(Supplied records)

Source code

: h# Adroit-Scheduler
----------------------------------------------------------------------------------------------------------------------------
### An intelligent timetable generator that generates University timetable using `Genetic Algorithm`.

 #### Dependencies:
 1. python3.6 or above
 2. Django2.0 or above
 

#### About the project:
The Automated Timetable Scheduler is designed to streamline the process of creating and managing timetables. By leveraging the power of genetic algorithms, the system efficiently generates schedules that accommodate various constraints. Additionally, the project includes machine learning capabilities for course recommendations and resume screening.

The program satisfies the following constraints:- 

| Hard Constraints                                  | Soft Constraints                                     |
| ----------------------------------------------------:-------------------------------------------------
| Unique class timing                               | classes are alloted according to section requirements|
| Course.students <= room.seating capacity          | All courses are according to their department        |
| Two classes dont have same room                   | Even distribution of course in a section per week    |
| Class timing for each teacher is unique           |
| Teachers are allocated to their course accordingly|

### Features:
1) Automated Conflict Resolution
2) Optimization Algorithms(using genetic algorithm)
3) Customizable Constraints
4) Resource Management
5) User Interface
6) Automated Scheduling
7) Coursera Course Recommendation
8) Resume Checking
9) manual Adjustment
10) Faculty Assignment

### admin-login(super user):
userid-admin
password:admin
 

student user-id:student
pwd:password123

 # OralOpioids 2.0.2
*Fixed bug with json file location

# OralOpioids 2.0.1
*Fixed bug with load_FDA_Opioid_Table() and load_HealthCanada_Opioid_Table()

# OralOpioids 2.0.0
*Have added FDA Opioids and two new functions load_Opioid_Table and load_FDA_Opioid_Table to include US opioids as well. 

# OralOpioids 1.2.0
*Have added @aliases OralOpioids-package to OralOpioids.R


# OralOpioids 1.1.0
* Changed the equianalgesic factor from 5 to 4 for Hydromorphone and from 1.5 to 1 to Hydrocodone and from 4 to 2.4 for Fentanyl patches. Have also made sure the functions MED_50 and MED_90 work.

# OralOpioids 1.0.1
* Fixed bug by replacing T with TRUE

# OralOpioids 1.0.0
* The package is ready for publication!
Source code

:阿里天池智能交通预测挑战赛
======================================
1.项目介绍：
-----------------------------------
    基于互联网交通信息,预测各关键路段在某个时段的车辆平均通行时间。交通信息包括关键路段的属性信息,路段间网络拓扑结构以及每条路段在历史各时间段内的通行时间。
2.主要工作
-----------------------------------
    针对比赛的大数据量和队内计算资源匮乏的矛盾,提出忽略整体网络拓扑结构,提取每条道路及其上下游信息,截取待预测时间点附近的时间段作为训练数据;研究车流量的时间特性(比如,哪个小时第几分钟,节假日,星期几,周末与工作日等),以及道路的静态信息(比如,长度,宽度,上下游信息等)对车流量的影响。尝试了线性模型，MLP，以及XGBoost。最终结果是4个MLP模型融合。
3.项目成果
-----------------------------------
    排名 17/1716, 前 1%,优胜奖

(End Supplied records)

Task instructions:
Using the records above, write out exactly the lines between the one holding "### An intelligent" and the one holding "The program satisfies", inclusive; leave everything else out.

Solution to this exercise:
### An intelligent timetable generator that generates University timetable using `Genetic Algorithm`.

 #### Dependencies:
 1. python3.6 or above
 2. Django2.0 or above
 

#### About the project:
The Automated Timetable Scheduler is designed to streamline the process of creating and managing timetables. By leveraging the power of genetic algorithms, the system efficiently generates schedules that accommodate various constraints. Additionally, the project includes machine learning capabilities for course recommendations and resume screening.

The program satisfies the following constraints:- 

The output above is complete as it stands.